The day, the full-moon day of the month of Jyestha, is considered to be the birthday of Lord Jagannath.
For the very first time, devotees will be allowed to have darshan of Lord Jagannath and His siblings for three hours at the Snana Mandap of the Shree Jagannath Temple here.
After Hati Besha ritual of the deities, they will be allowed for the darshan at Snana Mandap. However, the devotees will not be allowed to touch the idols of the deities.
Scheduled Timings of Rituals:
* Pahandi: 4 am to 6 am.
* Jala Bije: Between 9.30 am and 11.30 am.
* Chera Pahara: 12.15 pm.
* Hati Besha: Between 12.30 pm and 2.30 pm.
In view of the festival, the following traffic restrictions will be imposed from midnight till the end of the festival as per the traffic mobility plan.
* There will be no restriction on regular passenger buses from Bhubaneswar/ Konark side to enter Municipality Bus Stand. Buses coming from Bhubaneswar and other areas will be diverted accordingly.
* Puri Town Shuttle Buses will be allowed up to Medical Chhaka on Badadanda.
* Two wheelers will avail parking on Badadanda from Grand Centre up to Market Chhaka on first come first avail basis and will be diverted accordingly.
* All LMV/ Cars /SUVs will avail parking facilities at the parking places at Jagannath Ballav, Saradhabali, Yatrika, Blue Flag beach and Dighabarini.
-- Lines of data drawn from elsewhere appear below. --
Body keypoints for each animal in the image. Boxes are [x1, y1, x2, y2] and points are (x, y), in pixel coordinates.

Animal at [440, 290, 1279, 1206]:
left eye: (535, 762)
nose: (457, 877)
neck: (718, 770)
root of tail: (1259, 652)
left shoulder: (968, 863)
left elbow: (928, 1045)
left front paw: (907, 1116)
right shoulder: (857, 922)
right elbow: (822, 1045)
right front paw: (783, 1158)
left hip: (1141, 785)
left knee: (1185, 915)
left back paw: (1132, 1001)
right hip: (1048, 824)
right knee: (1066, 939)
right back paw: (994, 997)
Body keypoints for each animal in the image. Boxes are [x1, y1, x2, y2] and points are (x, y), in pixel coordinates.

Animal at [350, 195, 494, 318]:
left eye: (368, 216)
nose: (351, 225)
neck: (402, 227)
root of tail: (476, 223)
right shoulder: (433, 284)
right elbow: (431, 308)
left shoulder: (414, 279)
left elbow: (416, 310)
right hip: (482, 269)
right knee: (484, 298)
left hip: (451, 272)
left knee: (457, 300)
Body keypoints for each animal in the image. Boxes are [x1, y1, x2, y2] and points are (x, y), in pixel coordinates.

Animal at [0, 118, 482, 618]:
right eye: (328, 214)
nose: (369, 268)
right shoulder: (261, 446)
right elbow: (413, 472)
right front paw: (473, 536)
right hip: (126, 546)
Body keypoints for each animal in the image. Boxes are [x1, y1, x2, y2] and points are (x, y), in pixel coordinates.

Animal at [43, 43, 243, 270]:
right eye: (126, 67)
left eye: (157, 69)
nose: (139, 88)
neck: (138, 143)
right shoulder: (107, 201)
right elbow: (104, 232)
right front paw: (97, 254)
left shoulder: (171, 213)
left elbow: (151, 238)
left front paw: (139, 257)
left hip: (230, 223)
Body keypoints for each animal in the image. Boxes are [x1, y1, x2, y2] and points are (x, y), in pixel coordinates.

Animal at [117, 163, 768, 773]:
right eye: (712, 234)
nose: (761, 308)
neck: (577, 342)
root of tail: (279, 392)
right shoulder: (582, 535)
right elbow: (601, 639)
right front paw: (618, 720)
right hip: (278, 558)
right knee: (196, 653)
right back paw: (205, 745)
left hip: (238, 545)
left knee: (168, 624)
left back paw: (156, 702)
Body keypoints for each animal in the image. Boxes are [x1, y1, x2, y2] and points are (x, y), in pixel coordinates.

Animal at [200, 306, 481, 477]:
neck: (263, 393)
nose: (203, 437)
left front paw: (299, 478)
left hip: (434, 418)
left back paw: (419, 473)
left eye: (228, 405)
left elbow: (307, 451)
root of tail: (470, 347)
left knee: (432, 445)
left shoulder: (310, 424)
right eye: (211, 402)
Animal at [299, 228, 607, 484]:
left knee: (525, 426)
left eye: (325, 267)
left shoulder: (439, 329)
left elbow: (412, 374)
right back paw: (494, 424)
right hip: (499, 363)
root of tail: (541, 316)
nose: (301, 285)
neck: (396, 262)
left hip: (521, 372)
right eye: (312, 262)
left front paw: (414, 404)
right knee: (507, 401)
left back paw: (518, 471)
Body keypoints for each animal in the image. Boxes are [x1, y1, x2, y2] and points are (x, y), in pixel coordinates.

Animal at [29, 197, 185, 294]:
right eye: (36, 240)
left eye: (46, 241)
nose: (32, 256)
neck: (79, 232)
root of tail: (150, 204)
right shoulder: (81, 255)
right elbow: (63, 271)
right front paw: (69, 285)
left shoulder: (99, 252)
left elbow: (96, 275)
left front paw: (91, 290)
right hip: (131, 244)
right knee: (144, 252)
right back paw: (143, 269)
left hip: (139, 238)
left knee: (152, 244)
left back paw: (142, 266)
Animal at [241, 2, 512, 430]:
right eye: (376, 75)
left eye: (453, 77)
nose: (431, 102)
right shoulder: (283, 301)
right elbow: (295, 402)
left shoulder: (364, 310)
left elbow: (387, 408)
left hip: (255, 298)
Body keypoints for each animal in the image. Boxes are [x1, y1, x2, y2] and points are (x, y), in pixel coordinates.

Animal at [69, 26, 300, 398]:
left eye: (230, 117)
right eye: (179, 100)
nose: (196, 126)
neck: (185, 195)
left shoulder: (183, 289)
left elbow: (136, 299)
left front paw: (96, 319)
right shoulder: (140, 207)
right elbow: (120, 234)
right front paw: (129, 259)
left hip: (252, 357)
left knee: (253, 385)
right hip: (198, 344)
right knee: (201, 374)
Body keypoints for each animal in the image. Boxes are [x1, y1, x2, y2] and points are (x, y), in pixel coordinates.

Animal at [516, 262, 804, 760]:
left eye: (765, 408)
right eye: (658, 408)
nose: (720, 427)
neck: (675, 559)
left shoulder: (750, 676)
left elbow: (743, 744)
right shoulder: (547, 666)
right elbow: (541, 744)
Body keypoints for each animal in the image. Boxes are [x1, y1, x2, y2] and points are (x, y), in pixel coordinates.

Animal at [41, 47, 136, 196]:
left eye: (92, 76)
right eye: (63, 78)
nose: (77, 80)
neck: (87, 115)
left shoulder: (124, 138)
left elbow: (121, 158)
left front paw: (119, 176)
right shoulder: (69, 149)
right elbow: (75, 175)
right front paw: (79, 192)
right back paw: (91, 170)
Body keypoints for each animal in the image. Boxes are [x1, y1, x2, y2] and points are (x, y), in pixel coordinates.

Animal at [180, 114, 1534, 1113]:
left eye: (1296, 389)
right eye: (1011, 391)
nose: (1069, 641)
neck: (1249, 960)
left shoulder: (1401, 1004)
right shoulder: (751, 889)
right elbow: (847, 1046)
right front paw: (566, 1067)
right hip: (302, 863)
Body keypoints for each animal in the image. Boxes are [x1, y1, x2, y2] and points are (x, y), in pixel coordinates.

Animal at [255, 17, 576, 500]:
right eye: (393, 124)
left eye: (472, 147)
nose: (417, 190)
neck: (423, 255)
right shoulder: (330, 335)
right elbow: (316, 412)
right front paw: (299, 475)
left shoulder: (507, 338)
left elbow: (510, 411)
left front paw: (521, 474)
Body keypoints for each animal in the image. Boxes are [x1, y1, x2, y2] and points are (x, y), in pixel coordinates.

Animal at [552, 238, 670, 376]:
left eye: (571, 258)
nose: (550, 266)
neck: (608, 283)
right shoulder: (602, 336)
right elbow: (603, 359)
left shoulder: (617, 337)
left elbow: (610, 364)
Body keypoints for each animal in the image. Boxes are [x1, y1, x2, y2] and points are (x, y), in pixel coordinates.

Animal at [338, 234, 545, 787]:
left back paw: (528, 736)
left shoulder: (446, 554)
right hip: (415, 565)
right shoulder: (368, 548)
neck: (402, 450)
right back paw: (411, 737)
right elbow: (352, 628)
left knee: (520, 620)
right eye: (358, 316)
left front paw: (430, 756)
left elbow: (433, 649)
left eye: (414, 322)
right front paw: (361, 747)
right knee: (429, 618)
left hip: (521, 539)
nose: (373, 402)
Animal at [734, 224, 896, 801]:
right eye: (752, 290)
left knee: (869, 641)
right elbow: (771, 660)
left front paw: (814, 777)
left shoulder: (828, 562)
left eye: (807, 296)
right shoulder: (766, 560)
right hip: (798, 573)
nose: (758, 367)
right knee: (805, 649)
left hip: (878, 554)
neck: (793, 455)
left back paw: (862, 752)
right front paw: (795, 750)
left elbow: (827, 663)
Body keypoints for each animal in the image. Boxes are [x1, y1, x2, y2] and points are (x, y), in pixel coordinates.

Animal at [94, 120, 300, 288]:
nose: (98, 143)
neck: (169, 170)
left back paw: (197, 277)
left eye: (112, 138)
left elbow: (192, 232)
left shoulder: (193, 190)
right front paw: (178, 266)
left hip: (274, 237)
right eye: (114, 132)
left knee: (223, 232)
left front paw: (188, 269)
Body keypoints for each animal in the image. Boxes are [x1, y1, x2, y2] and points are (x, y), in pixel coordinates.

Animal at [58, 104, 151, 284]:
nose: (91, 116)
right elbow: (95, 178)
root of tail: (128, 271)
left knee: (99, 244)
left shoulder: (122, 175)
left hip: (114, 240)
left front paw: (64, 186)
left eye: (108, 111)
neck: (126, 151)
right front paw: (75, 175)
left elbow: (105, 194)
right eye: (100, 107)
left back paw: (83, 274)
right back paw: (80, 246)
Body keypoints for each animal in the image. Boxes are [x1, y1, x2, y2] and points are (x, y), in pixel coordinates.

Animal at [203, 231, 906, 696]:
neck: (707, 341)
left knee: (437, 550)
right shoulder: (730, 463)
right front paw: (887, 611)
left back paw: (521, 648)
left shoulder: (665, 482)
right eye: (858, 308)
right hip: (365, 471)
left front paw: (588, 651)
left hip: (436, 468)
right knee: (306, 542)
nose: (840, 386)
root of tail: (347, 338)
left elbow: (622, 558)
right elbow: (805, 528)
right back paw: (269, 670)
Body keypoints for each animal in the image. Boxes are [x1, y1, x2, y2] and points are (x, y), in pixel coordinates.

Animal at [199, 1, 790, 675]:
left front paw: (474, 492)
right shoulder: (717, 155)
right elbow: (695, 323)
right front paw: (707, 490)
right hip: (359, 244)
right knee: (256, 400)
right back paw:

They will be diverted as per availability of space in parking places accordingly.
* No vehicle zone will be ensured from Marchikut Chakk to Jaga Balia lodge.
For assistance, citizens can dial Puri Police helpline number 6370967100.
Significance and Rituals of Snana Jatra:
According to the Skanda Purana, Raja Indradyumna, who installed the wooden Deities, introduced the idea of giving Them a bath.
The deities are bathed with 108 pitchers of water drawn from a well situated near the Sitala temple in the confines of the Jagannatha temple.
There is a view that like all other major festivals in Odisha, Snana Jatra has direct links with agrarian calendar of the state and that the ritual bath signifies the onset of monsoon.
After the bath, the deities are dressed up in the Gajanana (elephant) or Ganesha Besha and their daily food offering or Bhogalagi is made on the Snana Mandap, in full public view.
After the Snana Jatra, the three deities are kept away from public view for 15 days and this temporary disappearance is called the ‘Anasara’ period. The popular belief is that after the ritualistic bath, the deities develop fever and therefore do not return to the sanctum sanctorum.
However, it is during this period that the ‘washed’ wooden deities get a fresh coat of colour before they appear in public in their new-look ‘Naba Joubana Besha’, a day before they set out on their chariots to the Gundicha temple.